17. The non-transitory computer-readable storage medium according to claim 15, wherein the predicting positions of the M vertices in a second video frame of the target video by using the bone weight matrix and the bone rotation and translation matrix, to obtain predicted positions of the M vertices comprises:
obtaining a position of a vertex i in the first video frame in a local space of the N bones, the vertex i being any vertex among the M vertices;
calculating a position of a vertex i in the second video frame of the target video in the local space of the N bones through the bone rotation and translation matrix and the position of the vertex i in the first video frame in the local space of the N bones; and
calculating the position of the vertex i in the second video frame based on the position of the vertex i in the second video frame in the local space of the N bones and the bone weight matrix, to obtain a predicted position of the vertex i.
18. The non-transitory computer-readable storage medium according to claim 15, wherein the bone rotation and translation matrix comprises the amount of rotation and translation of each of the N bones in the first video frame, M being greater than N; and
the obtaining a bone rotation and translation matrix of an object in a first video frame of a target video comprises:
determining a vertex k corresponding to a bone j based on a distance between the bone j and each of the M vertices, the vertex k being a vertex closest to the bone j among the M vertices, and the bone j being any one of the N bones;
establishing a mapping relationship between the bone j and the vertex k based on positions of the bone j and the vertex k in the first video frame; and
obtaining an amount of rotation and translation of the vertex k in the first video frame, and determining an amount of rotation and translation of the bone j in the first video frame based on the amount of rotation and translation of the vertex k in the first video frame and the mapping relationship.
19. The non-transitory computer-readable storage medium according to claim 15, wherein the target bone weight matrix comprises M*N bone weights, a bone weight in row a and column b being a bone weight of a vertex a in a bone b, a being a positive integer less than or equal to M, and b being a positive integer less than or equal to N.

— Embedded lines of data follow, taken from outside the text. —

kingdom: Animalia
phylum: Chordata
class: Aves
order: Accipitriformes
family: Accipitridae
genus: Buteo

20. The non-transitory computer-readable storage medium according to claim 15, wherein the method further comprises:
obtaining a mesh model of the object, and constructing a topological data structure of the object based on the mesh model, the topological data structure being configured for indicating connectivity of the M vertices and a minimum hop count between connected vertices;
determining a set of neighbor vertices of the vertex i based on the topological data structure, the set of neighbor vertices of the vertex i comprising a vertex among the M vertices having a minimum hop count with the vertex i less than a hop count threshold, and the vertex i being any one of the M vertices; and
setting the bone weight of the vertex i in the bone j to zero if the bone weight of the vertex i in the bone j is greater than 0 and the bone weight of each vertex in the set of neighbor vertices of the vertex i in the bone j is 0.